The stigma of being an old maid is slowly fading in Turkey.
Brides and bridegrooms leave the stage during their wedding ceremony in Ankara, August 6, 2006. 206 couples married together with an annual ceremony organised by Ankara municipality. REUTERS/Umit Bektas  (TURKEY) - RTR1G5N0

What is the first duty of every proper Turkish girl? “Play hard to get with suitors for her hand in marriage!” The best-selling book “Kocan Kadar Konus" (You are only as good as your husband) has been talked about by women, young and old, since early 2014. The movie version of the book was released March 20. The book advises single women on how to tie the knot with Prince Charming, but the rules are counterintuitive: First and foremost, you do not want to give the impression you are available. Guidelines suggest that “if you want to be caught [by a prospective husband], run away.” Also, “Never reply to his text messages or calls immediately, wait at least 30 minutes. Keep him in suspense.” Teasing the suitor is strongly advised. “Show off how pretty you are, but never let him touch you.” Then come the planned tantrums — “make sure he struggles to please you, don't be easy.”
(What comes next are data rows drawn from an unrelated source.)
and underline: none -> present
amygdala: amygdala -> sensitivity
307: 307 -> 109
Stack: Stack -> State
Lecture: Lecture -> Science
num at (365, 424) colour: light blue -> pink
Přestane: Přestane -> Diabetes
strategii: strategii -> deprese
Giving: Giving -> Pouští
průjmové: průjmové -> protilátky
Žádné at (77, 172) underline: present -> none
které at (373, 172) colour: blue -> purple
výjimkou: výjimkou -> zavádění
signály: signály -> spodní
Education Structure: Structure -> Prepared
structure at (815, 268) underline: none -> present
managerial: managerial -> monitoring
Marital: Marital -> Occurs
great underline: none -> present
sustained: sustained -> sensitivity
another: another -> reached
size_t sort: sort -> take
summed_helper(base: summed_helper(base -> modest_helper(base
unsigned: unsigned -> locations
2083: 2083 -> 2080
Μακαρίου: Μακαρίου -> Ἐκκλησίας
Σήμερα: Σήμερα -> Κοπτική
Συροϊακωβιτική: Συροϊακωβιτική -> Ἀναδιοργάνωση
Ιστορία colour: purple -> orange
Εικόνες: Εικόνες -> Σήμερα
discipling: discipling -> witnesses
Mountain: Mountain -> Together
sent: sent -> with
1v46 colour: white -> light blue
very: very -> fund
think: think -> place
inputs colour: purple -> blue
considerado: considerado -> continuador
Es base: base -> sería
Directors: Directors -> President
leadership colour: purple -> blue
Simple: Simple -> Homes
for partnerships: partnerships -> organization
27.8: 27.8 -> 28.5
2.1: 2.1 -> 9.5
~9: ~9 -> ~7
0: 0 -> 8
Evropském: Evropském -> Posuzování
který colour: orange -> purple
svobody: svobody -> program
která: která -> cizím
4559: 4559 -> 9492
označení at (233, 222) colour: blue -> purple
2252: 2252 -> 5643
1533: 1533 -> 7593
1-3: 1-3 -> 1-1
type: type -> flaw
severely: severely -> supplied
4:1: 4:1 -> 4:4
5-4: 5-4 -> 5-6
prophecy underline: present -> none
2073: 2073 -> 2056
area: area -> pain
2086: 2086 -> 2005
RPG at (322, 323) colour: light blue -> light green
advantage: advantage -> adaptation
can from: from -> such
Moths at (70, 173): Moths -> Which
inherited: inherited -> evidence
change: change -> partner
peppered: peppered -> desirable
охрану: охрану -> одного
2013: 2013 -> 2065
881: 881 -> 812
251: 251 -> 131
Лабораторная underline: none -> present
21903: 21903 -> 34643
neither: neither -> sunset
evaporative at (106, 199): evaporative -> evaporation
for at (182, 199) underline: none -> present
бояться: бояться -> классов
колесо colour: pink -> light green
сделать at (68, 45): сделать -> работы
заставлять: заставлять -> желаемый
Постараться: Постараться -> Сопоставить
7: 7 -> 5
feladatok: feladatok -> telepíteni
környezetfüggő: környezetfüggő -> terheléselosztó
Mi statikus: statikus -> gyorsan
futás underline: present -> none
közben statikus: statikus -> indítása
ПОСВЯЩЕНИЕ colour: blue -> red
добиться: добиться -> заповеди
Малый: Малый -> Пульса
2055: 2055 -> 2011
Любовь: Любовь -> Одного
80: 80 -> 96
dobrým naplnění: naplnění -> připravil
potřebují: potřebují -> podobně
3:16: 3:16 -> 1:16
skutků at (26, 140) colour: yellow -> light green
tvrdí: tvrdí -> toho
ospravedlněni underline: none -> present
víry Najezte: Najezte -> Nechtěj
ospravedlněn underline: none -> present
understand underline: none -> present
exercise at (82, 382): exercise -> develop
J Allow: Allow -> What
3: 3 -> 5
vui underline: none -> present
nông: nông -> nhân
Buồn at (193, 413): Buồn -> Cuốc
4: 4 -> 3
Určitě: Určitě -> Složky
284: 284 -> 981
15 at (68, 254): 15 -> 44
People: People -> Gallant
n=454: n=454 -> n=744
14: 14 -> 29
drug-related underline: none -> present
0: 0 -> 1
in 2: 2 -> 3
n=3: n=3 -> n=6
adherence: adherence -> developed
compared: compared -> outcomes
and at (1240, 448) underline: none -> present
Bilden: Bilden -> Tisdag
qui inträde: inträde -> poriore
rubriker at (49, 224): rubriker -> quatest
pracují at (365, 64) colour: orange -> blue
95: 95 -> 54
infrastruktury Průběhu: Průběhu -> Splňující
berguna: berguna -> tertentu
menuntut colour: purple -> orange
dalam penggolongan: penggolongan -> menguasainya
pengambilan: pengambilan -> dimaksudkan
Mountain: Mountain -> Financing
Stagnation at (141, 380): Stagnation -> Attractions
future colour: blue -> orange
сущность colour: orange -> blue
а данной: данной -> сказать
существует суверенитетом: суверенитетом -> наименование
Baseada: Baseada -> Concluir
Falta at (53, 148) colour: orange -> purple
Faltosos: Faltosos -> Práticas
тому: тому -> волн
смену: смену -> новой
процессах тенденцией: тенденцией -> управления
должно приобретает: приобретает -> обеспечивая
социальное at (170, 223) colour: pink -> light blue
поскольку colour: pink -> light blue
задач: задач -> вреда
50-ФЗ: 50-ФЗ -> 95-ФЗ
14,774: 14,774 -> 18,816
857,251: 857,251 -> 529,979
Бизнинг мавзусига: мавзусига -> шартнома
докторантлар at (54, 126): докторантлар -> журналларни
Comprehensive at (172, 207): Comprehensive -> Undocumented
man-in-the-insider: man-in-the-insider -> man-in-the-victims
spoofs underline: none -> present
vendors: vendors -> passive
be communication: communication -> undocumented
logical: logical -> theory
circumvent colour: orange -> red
Indeed, this satirical book of advice for single women may be validated with a recent decree from the official Turkish Language Institute. In the updated Turkish dictionary, the institute defined the word "available, up for it" (musait) as “a woman who is ready to flirt, easy to flirt with.” Who would want to be "musait" after reading this definition? Although the definition caused a stir in Turkey, it seems the book also advises single women not to appear available, but rather appear uninterested in their prospective spouses. The book was criticized for style of prose and being too simplistic. However, it has been dominating social media and newspaper columns since its release. Readers have frequently commented that “the book captures our real life experiences.”